Pull out every line below holding the word "diese".

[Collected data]
━━━━━━━━━━━━━━━━━━━━
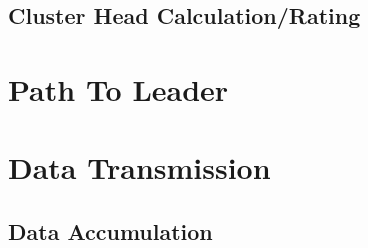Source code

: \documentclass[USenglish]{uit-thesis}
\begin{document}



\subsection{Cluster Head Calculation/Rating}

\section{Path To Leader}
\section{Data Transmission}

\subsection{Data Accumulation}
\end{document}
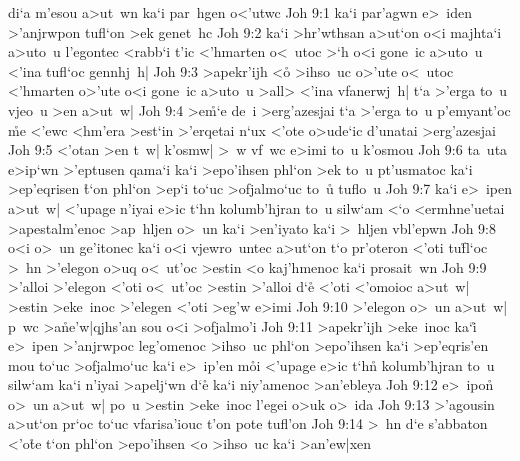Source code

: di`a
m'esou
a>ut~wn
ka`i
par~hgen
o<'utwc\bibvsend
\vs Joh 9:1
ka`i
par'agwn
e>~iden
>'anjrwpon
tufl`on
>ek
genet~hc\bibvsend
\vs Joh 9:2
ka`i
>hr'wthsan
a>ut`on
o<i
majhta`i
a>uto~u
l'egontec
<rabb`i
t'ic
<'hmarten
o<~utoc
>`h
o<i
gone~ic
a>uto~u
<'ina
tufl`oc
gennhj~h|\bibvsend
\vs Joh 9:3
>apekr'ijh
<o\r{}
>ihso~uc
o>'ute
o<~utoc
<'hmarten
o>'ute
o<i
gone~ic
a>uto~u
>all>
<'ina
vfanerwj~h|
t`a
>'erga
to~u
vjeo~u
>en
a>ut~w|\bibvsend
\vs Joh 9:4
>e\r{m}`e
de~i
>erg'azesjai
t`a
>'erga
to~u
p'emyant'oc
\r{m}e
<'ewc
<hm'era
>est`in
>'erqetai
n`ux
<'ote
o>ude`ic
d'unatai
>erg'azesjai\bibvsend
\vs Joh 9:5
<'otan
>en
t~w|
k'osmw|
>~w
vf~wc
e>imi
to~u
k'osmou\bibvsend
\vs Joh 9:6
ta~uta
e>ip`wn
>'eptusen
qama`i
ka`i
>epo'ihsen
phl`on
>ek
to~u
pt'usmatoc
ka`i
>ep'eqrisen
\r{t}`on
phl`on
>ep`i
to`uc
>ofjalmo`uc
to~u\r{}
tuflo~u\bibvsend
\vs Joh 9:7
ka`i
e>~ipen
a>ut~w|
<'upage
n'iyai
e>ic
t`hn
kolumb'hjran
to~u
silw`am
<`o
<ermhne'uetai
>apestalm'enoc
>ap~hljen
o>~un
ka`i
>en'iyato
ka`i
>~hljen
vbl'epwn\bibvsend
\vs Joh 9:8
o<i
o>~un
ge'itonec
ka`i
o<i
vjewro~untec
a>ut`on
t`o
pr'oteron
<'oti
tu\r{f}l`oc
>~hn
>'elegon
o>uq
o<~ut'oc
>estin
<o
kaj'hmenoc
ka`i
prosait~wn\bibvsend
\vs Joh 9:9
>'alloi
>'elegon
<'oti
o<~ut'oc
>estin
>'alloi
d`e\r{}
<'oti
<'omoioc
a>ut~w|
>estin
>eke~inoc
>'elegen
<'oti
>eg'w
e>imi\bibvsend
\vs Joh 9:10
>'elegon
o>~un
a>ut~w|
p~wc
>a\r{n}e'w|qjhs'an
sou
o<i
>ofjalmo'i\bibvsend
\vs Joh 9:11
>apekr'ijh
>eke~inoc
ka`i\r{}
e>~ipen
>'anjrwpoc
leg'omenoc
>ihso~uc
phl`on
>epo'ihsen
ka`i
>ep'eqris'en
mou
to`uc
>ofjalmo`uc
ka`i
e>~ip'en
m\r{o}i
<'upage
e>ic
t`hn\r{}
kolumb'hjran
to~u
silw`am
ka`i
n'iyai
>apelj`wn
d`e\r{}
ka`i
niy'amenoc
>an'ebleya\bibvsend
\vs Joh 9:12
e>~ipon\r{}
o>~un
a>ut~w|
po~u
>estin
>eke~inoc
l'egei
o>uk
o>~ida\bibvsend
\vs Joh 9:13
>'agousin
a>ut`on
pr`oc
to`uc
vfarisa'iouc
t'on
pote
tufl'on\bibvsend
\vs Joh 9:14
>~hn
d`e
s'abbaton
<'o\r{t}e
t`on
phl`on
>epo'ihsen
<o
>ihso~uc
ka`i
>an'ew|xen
━━━━━━━━━━━━━━━━━━━━
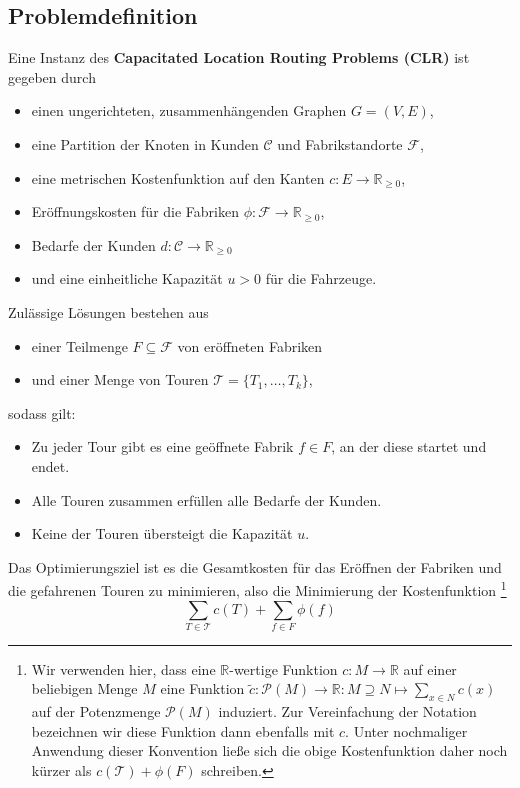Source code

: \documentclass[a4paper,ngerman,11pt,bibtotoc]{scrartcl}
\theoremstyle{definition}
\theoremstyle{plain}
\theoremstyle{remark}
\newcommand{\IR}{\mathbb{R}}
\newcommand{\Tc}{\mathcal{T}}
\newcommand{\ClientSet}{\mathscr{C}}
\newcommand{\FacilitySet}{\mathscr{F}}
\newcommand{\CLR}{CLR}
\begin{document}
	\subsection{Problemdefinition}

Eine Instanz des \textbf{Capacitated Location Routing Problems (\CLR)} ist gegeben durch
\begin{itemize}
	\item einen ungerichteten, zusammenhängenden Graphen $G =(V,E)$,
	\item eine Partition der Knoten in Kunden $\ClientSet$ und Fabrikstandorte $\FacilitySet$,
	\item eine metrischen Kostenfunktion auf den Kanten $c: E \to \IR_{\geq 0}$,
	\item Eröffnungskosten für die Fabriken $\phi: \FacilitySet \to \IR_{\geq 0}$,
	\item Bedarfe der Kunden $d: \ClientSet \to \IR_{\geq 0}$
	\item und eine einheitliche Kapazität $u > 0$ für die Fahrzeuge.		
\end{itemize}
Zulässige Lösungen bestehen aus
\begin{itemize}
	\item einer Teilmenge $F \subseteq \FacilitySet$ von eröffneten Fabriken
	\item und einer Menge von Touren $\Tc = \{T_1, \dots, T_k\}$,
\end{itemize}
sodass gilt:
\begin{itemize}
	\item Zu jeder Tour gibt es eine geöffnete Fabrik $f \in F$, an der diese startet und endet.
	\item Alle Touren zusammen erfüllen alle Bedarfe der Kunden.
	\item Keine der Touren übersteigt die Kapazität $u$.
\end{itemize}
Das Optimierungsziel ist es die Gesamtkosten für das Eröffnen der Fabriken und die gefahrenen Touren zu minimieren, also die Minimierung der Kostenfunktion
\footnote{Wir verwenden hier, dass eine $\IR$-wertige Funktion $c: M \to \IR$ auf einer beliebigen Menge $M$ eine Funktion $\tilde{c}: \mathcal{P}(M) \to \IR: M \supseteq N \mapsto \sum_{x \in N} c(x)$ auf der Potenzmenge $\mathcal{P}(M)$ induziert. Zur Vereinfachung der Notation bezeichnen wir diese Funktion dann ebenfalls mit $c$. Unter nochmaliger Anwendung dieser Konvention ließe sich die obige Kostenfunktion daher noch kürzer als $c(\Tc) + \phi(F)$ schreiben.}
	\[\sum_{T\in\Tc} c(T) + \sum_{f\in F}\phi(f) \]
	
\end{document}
━━━━━━━━━━━━━━━━━━━━
Output for this task:
	\item Zu jeder Tour gibt es eine geöffnete Fabrik $f \in F$, an der diese startet und endet.
\footnote{Wir verwenden hier, dass eine $\IR$-wertige Funktion $c: M \to \IR$ auf einer beliebigen Menge $M$ eine Funktion $\tilde{c}: \mathcal{P}(M) \to \IR: M \supseteq N \mapsto \sum_{x \in N} c(x)$ auf der Potenzmenge $\mathcal{P}(M)$ induziert. Zur Vereinfachung der Notation bezeichnen wir diese Funktion dann ebenfalls mit $c$. Unter nochmaliger Anwendung dieser Konvention ließe sich die obige Kostenfunktion daher noch kürzer als $c(\Tc) + \phi(F)$ schreiben.}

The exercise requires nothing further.